--- BEGIN ---
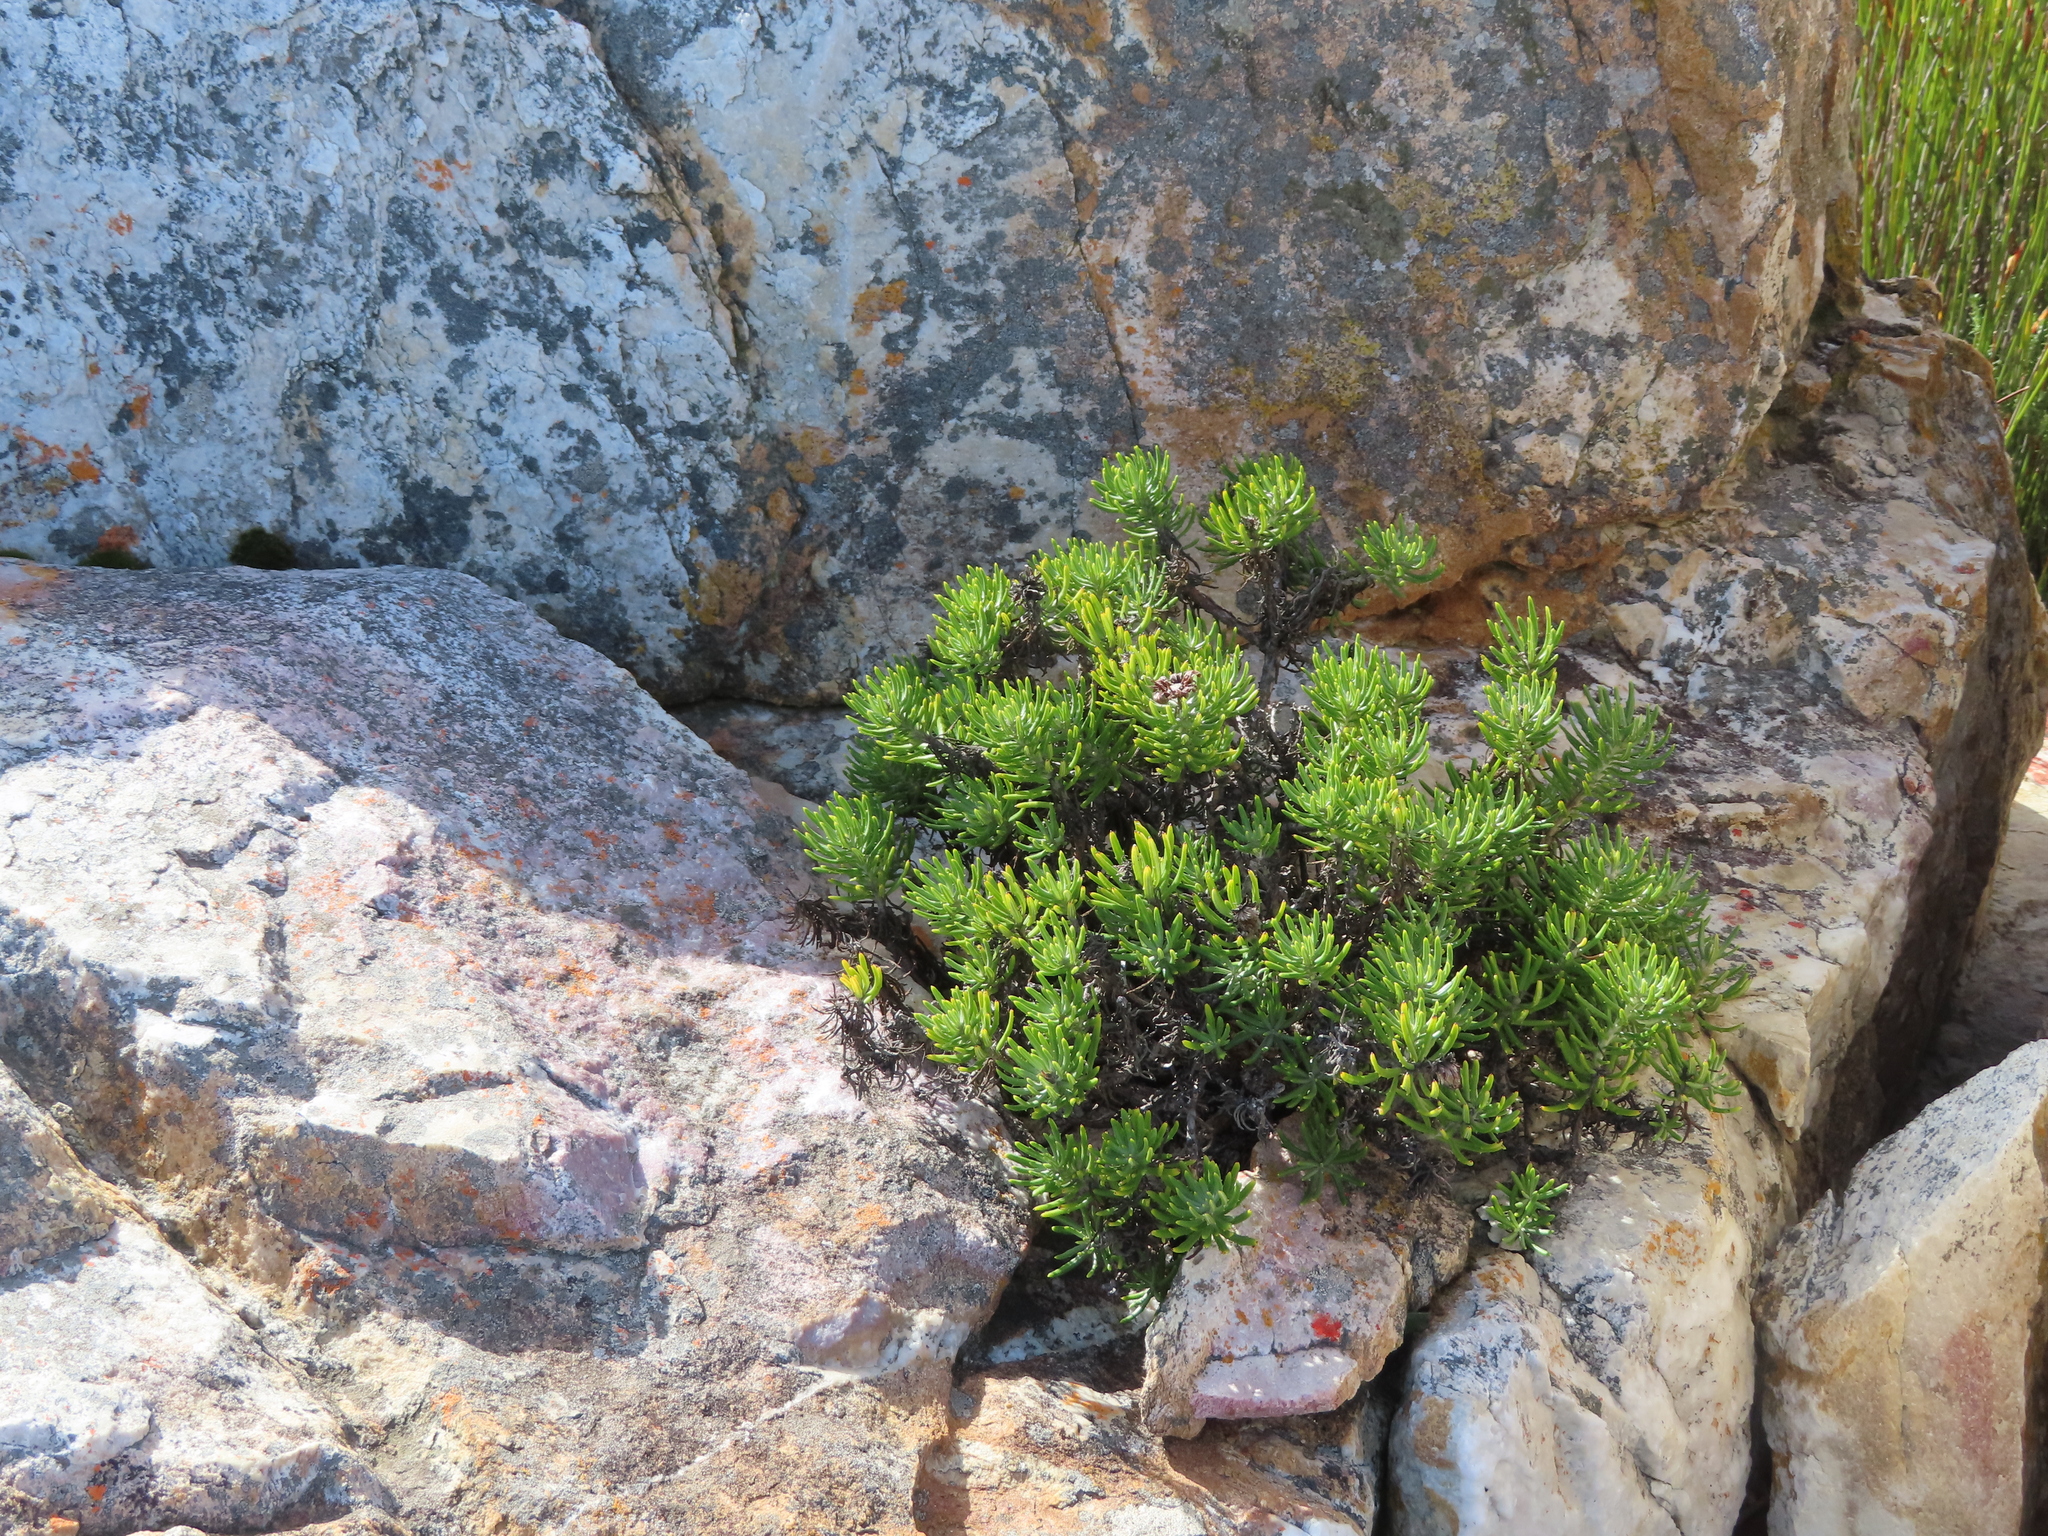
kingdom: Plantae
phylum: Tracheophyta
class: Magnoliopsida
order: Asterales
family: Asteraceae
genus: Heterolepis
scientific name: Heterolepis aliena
--- END ---
* [GIVEN EXERCISE]
Reproduce the data above line for line, leaving out the picture.

* [EXPECTED ANSWER]
kingdom: Plantae
phylum: Tracheophyta
class: Magnoliopsida
order: Asterales
family: Asteraceae
genus: Heterolepis
scientific name: Heterolepis aliena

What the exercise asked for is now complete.